[[ Records to use open ]]
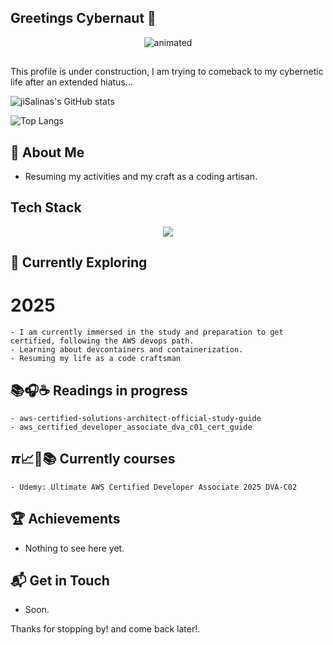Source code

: ## Greetings Cybernaut 👋
<p align="center">
  <img src="https://media1.giphy.com/media/v1.Y2lkPTc5MGI3NjExYW1pNjl1dGp1emFwM2ljMHNxN3QzN2RhcDhtcGpidDh0bmxpNmVweCZlcD12MV9pbnRlcm5hbF9naWZfYnlfaWQmY3Q9Zw/ER1kvqvI3mb4s/giphy.gif" alt="animated" />
</p>

##

<!--
**jiSalinas/jiSalinas** is a ✨ _special_ ✨ repository because its `README.md` (this file) appears on your GitHub profile.

Here are some ideas to get you started:

- 🔭 I’m currently working on ...
- 🌱 I’m currently learning ...
- 👯 I’m looking to collaborate on ...
- 🤔 I’m looking for help with ...
- 💬 Ask me about ...
- 📫 How to reach me: ...
- 😄 Pronouns: ...
- ⚡ Fun fact: ...
-->

This profile is under construction, I am trying to comeback to my cybernetic life after an extended hiatus...

![jiSalinas's GitHub stats](https://github-readme-stats.vercel.app/api?username=jiSalinas&show_icons=true&theme=transparent)

![Top Langs](https://github-readme-stats.vercel.app/api/top-langs/?username=jiSalinas&hide_progress=false&theme=transparent)

## 🚀 About Me

- Resuming my activities and my craft as a coding artisan. 

## Tech Stack

<p align="center">
  <img src="https://media2.giphy.com/media/v1.Y2lkPTc5MGI3NjExeW8zMGQ2OGczaWtkZzRjb3EycnR4Z3l4MGhkbTc4eGxpYm9oN2NhYyZlcD12MV9pbnRlcm5hbF9naWZfYnlfaWQmY3Q9Zw/20k1punZ5bpmM/giphy.gif" />
</p>

##

## 🌱 Currently Exploring

  # 2025
    - I am currently immersed in the study and preparation to get certified, following the AWS devops path.
    - Learning about devcontainers and containerization.
    - Resuming my life as a code craftsman

  ## 📚🎧☕ Readings in progress
    - aws-certified-solutions-architect-official-study-guide
    - aws_certified_developer_associate_dva_c01_cert_guide
  
  ## 𝞹📈🧠📚 Currently courses
    - Udemy: Ultimate AWS Certified Developer Associate 2025 DVA-C02

  
## 🏆 Achievements
  - Nothing to see here yet.

  
## 📬 Get in Touch
  - Soon.

Thanks for stopping by! and come back later!.
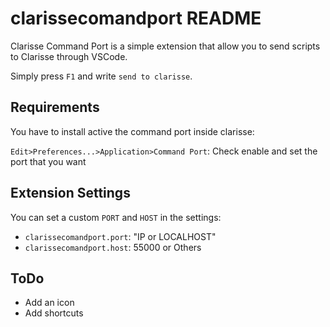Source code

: # clarissecomandport README

Clarisse Command Port is a simple extension that allow you to send scripts to Clarisse through VSCode.

Simply press `F1` and write `send to clarisse`.

## Requirements

You have to install active the command port inside clarisse:

`Edit>Preferences...>Application>Command Port`: Check enable and set the port that you want

## Extension Settings

You can set a custom `PORT` and `HOST` in the settings:
* `clarissecomandport.port`: "IP or LOCALHOST"
* `clarissecomandport.host`: 55000 or Others

## ToDo

* Add an icon
* Add shortcuts
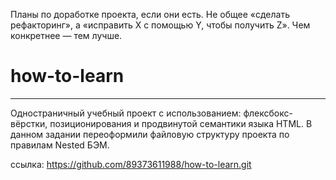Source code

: 
Планы по доработке проекта, если они есть. Не общее «сделать рефакторинг», а «исправить X с
 помощью Y, чтобы получить Z». Чем конкретнее — тем лучше.



# **how-to-learn**


------

Одностраничный учебный проект с использованием: флексбокс-вёрстки, позиционирования и продвинутой семантики языка HTML.
В данном задании переоформили файловую структуру проекта по правилам Nested БЭМ.

 
ссылка: https://github.com/89373611988/how-to-learn.git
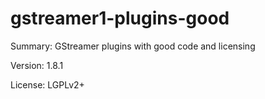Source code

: #           gstreamer1-plugins-good
 
Summary:        GStreamer plugins with good code and licensing
 
Version:        1.8.1
 
License:        LGPLv2+
 

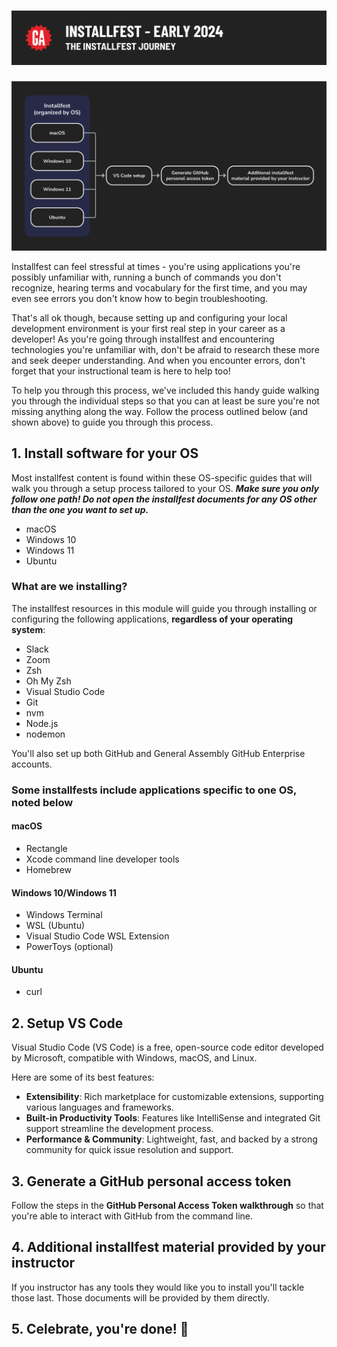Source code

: # ![Installfest - Early 2024 - Installfest - Early 2024 - The Installfest Journey](./assets/hero.png)

![A flowchart of the installfest journey, starting with the installfest for a particular OS, then progressing into VS Code Setup and Generating a GitHub Personal Access Token.](./assets/installfest-journey.png)

Installfest can feel stressful at times - you're using applications you're possibly unfamiliar with, running a bunch of commands you don't recognize, hearing terms and vocabulary for the first time, and you may even see errors you don't know how to begin troubleshooting.

That's all ok though, because setting up and configuring your local development environment is your first real step in your career as a developer! As you're going through installfest and encountering technologies you're unfamiliar with, don't be afraid to research these more and seek deeper understanding. And when you encounter errors, don't forget that your instructional team is here to help too!

To help you through this process, we've included this handy guide walking you through the individual steps so that you can at least be sure you're not missing anything along the way. Follow the process outlined below (and shown above) to guide you through this process.

## 1. Install software for your OS

Most installfest content is found within these OS-specific guides that will walk you through a setup process tailored to your OS. ***Make sure you only follow one path! Do not open the installfest documents for any OS other than the one you want to set up.*** 

- macOS
- Windows 10
- Windows 11
- Ubuntu

### What are we installing?

The installfest resources in this module will guide you through installing or configuring the following applications, **regardless of your operating system**:

- Slack
- Zoom
- Zsh
- Oh My Zsh
- Visual Studio Code
- Git
- nvm
- Node.js
- nodemon

You'll also set up both GitHub and General Assembly GitHub Enterprise accounts.

### Some installfests include applications specific to one OS, noted below

#### macOS

- Rectangle
- Xcode command line developer tools
- Homebrew

#### Windows 10/Windows 11

- Windows Terminal
- WSL (Ubuntu)
- Visual Studio Code WSL Extension
- PowerToys (optional)

#### Ubuntu

- curl

## 2. Setup VS Code

Visual Studio Code (VS Code) is a free, open-source code editor developed by Microsoft, compatible with Windows, macOS, and Linux.

Here are some of its best features:

- **Extensibility**: Rich marketplace for customizable extensions, supporting various languages and frameworks.
- **Built-in Productivity Tools**: Features like IntelliSense and integrated Git support streamline the development process.
- **Performance & Community**: Lightweight, fast, and backed by a strong community for quick issue resolution and support.

## 3. Generate a GitHub personal access token

Follow the steps in the **GitHub Personal Access Token walkthrough** so that you're able to interact with GitHub from the command line.

## 4. Additional installfest material provided by your instructor

If you instructor has any tools they would like you to install you'll tackle those last. Those documents will be provided by them directly.

## 5. Celebrate, you're done! 🎉
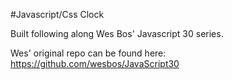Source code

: #Javascript/Css Clock

Built following along Wes Bos' Javascript 30 series.

Wes' original repo can be found here: https://github.com/wesbos/JavaScript30
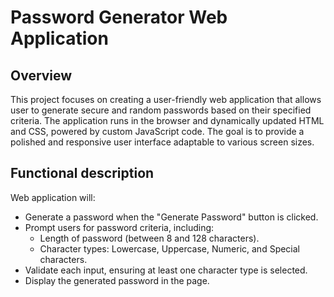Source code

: # Password Generator Web Application

## Overview

This project focuses on creating a user-friendly web application that allows user to generate secure and random passwords based on their specified criteria. The application runs in the browser and dynamically updated HTML and CSS, powered by custom JavaScript code. The goal is to provide a polished and responsive user interface adaptable to various screen sizes.

## Functional description

Web application will:
- Generate a password when the "Generate Password" button is clicked.
- Prompt users for password criteria, including:
    - Length of password (between 8 and 128 characters).
    - Character types: Lowercase, Uppercase, Numeric, and Special characters.
- Validate each input, ensuring at least one character type is selected.
- Display the generated password in the page.
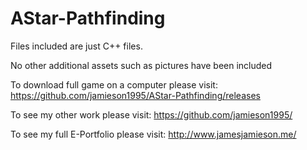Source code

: # AStar-Pathfinding

Files included are just C++ files.

No other additional assets such as pictures have been included

To download full game on a computer please visit: https://github.com/jamieson1995/AStar-Pathfinding/releases

To see my other work please visit: https://github.com/jamieson1995/

To see my full E-Portfolio please visit: http://www.jamesjamieson.me/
[[ Records to use closed ]]
(What you have to do):
Reproduce the whole listing above character for character, leaving out the pictures.

(Completed exercise):
Source code

: ## Greetings Cybernaut 👋
<p align="center">
  <img src="https://media1.giphy.com/media/v1.Y2lkPTc5MGI3NjExYW1pNjl1dGp1emFwM2ljMHNxN3QzN2RhcDhtcGpidDh0bmxpNmVweCZlcD12MV9pbnRlcm5hbF9naWZfYnlfaWQmY3Q9Zw/ER1kvqvI3mb4s/giphy.gif" alt="animated" />
</p>

##

<!--
**jiSalinas/jiSalinas** is a ✨ _special_ ✨ repository because its `README.md` (this file) appears on your GitHub profile.

Here are some ideas to get you started:

- 🔭 I’m currently working on ...
- 🌱 I’m currently learning ...
- 👯 I’m looking to collaborate on ...
- 🤔 I’m looking for help with ...
- 💬 Ask me about ...
- 📫 How to reach me: ...
- 😄 Pronouns: ...
- ⚡ Fun fact: ...
-->

This profile is under construction, I am trying to comeback to my cybernetic life after an extended hiatus...

![jiSalinas's GitHub stats](https://github-readme-stats.vercel.app/api?username=jiSalinas&show_icons=true&theme=transparent)

![Top Langs](https://github-readme-stats.vercel.app/api/top-langs/?username=jiSalinas&hide_progress=false&theme=transparent)

## 🚀 About Me

- Resuming my activities and my craft as a coding artisan. 

## Tech Stack

<p align="center">
  <img src="https://media2.giphy.com/media/v1.Y2lkPTc5MGI3NjExeW8zMGQ2OGczaWtkZzRjb3EycnR4Z3l4MGhkbTc4eGxpYm9oN2NhYyZlcD12MV9pbnRlcm5hbF9naWZfYnlfaWQmY3Q9Zw/20k1punZ5bpmM/giphy.gif" />
</p>

##

## 🌱 Currently Exploring

  # 2025
    - I am currently immersed in the study and preparation to get certified, following the AWS devops path.
    - Learning about devcontainers and containerization.
    - Resuming my life as a code craftsman

  ## 📚🎧☕ Readings in progress
    - aws-certified-solutions-architect-official-study-guide
    - aws_certified_developer_associate_dva_c01_cert_guide
  
  ## 𝞹📈🧠📚 Currently courses
    - Udemy: Ultimate AWS Certified Developer Associate 2025 DVA-C02

  
## 🏆 Achievements
  - Nothing to see here yet.

  
## 📬 Get in Touch
  - Soon.

Thanks for stopping by! and come back later!.
Source code

: # clarissecomandport README

Clarisse Command Port is a simple extension that allow you to send scripts to Clarisse through VSCode.

Simply press `F1` and write `send to clarisse`.

## Requirements

You have to install active the command port inside clarisse:

`Edit>Preferences...>Application>Command Port`: Check enable and set the port that you want

## Extension Settings

You can set a custom `PORT` and `HOST` in the settings:
* `clarissecomandport.port`: "IP or LOCALHOST"
* `clarissecomandport.host`: 55000 or Others

## ToDo

* Add an icon
* Add shortcuts
Source code

: 
Планы по доработке проекта, если они есть. Не общее «сделать рефакторинг», а «исправить X с
 помощью Y, чтобы получить Z». Чем конкретнее — тем лучше.



# **how-to-learn**


------

Одностраничный учебный проект с использованием: флексбокс-вёрстки, позиционирования и продвинутой семантики языка HTML.
В данном задании переоформили файловую структуру проекта по правилам Nested БЭМ.

 
ссылка: https://github.com/89373611988/how-to-learn.git
Source code

: #           gstreamer1-plugins-good
 
Summary:        GStreamer plugins with good code and licensing
 
Version:        1.8.1
 
License:        LGPLv2+
 

Source code

: # ![Installfest - Early 2024 - Installfest - Early 2024 - The Installfest Journey](./assets/hero.png)

![A flowchart of the installfest journey, starting with the installfest for a particular OS, then progressing into VS Code Setup and Generating a GitHub Personal Access Token.](./assets/installfest-journey.png)

Installfest can feel stressful at times - you're using applications you're possibly unfamiliar with, running a bunch of commands you don't recognize, hearing terms and vocabulary for the first time, and you may even see errors you don't know how to begin troubleshooting.

That's all ok though, because setting up and configuring your local development environment is your first real step in your career as a developer! As you're going through installfest and encountering technologies you're unfamiliar with, don't be afraid to research these more and seek deeper understanding. And when you encounter errors, don't forget that your instructional team is here to help too!

To help you through this process, we've included this handy guide walking you through the individual steps so that you can at least be sure you're not missing anything along the way. Follow the process outlined below (and shown above) to guide you through this process.

## 1. Install software for your OS

Most installfest content is found within these OS-specific guides that will walk you through a setup process tailored to your OS. ***Make sure you only follow one path! Do not open the installfest documents for any OS other than the one you want to set up.*** 

- macOS
- Windows 10
- Windows 11
- Ubuntu

### What are we installing?

The installfest resources in this module will guide you through installing or configuring the following applications, **regardless of your operating system**:

- Slack
- Zoom
- Zsh
- Oh My Zsh
- Visual Studio Code
- Git
- nvm
- Node.js
- nodemon

You'll also set up both GitHub and General Assembly GitHub Enterprise accounts.

### Some installfests include applications specific to one OS, noted below

#### macOS

- Rectangle
- Xcode command line developer tools
- Homebrew

#### Windows 10/Windows 11

- Windows Terminal
- WSL (Ubuntu)
- Visual Studio Code WSL Extension
- PowerToys (optional)

#### Ubuntu

- curl

## 2. Setup VS Code

Visual Studio Code (VS Code) is a free, open-source code editor developed by Microsoft, compatible with Windows, macOS, and Linux.

Here are some of its best features:

- **Extensibility**: Rich marketplace for customizable extensions, supporting various languages and frameworks.
- **Built-in Productivity Tools**: Features like IntelliSense and integrated Git support streamline the development process.
- **Performance & Community**: Lightweight, fast, and backed by a strong community for quick issue resolution and support.

## 3. Generate a GitHub personal access token

Follow the steps in the **GitHub Personal Access Token walkthrough** so that you're able to interact with GitHub from the command line.

## 4. Additional installfest material provided by your instructor

If you instructor has any tools they would like you to install you'll tackle those last. Those documents will be provided by them directly.

## 5. Celebrate, you're done! 🎉
Source code

: #Javascript/Css Clock

Built following along Wes Bos' Javascript 30 series.

Wes' original repo can be found here: https://github.com/wesbos/JavaScript30
Source code

: # Password Generator Web Application

## Overview

This project focuses on creating a user-friendly web application that allows user to generate secure and random passwords based on their specified criteria. The application runs in the browser and dynamically updated HTML and CSS, powered by custom JavaScript code. The goal is to provide a polished and responsive user interface adaptable to various screen sizes.

## Functional description

Web application will:
- Generate a password when the "Generate Password" button is clicked.
- Prompt users for password criteria, including:
    - Length of password (between 8 and 128 characters).
    - Character types: Lowercase, Uppercase, Numeric, and Special characters.
- Validate each input, ensuring at least one character type is selected.
- Display the generated password in the page.
Source code

: # AStar-Pathfinding

Files included are just C++ files.

No other additional assets such as pictures have been included

To download full game on a computer please visit: https://github.com/jamieson1995/AStar-Pathfinding/releases

To see my other work please visit: https://github.com/jamieson1995/

To see my full E-Portfolio please visit: http://www.jamesjamieson.me/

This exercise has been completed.